Central Bank Governor Timur Ishmetov delivered the assessment on June 13 at a plenary session of the Senate of the Oliy Majlis, where the regulator presented its 2025 annual performance report. Responding to a question from Senator Ikromkhon Najmiddinov, Ishmetov acknowledged the target's troubled history before making the case for cautious optimism.
Annual inflation decelerated to 5.5% in May — a nine-year low — while monthly price growth slowed to just 0.2%, reflecting a broad cooling of price pressures across the economy. With the target set at 5% for year-end 2027, the gap has narrowed considerably.

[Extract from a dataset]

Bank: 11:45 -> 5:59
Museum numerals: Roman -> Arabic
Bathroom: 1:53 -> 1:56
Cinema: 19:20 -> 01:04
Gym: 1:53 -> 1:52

Ishmetov was candid about the forces shaping inflation on both sides. On the upside pressure: aggregate demand continues to outpace the economy's productive capacity, budget expenditures have repeatedly exceeded planned parameters, and a multi-year phased liberalization of energy tariffs — launched in 2024 — continues to feed through into prices. External risks compound the picture, including geopolitical tensions and rising global commodity and food prices.
On the downside, the governor emphasized that all of these factors are already embedded in the regulator's current forecasts, and that projections remain subject to revision should domestic or external conditions shift materially.
Price dynamics, Ishmetov noted, are shaped by a combination of monetary and non-monetary factors — both domestic and external — a framing that leaves the Central Bank room to maneuver without fully committing to a single trajectory.
For a country that has spent years chasing an elusive inflation target, May's 5.5% reading offers the clearest signal yet that Tashkent's monetary tightening cycle may finally be delivering results.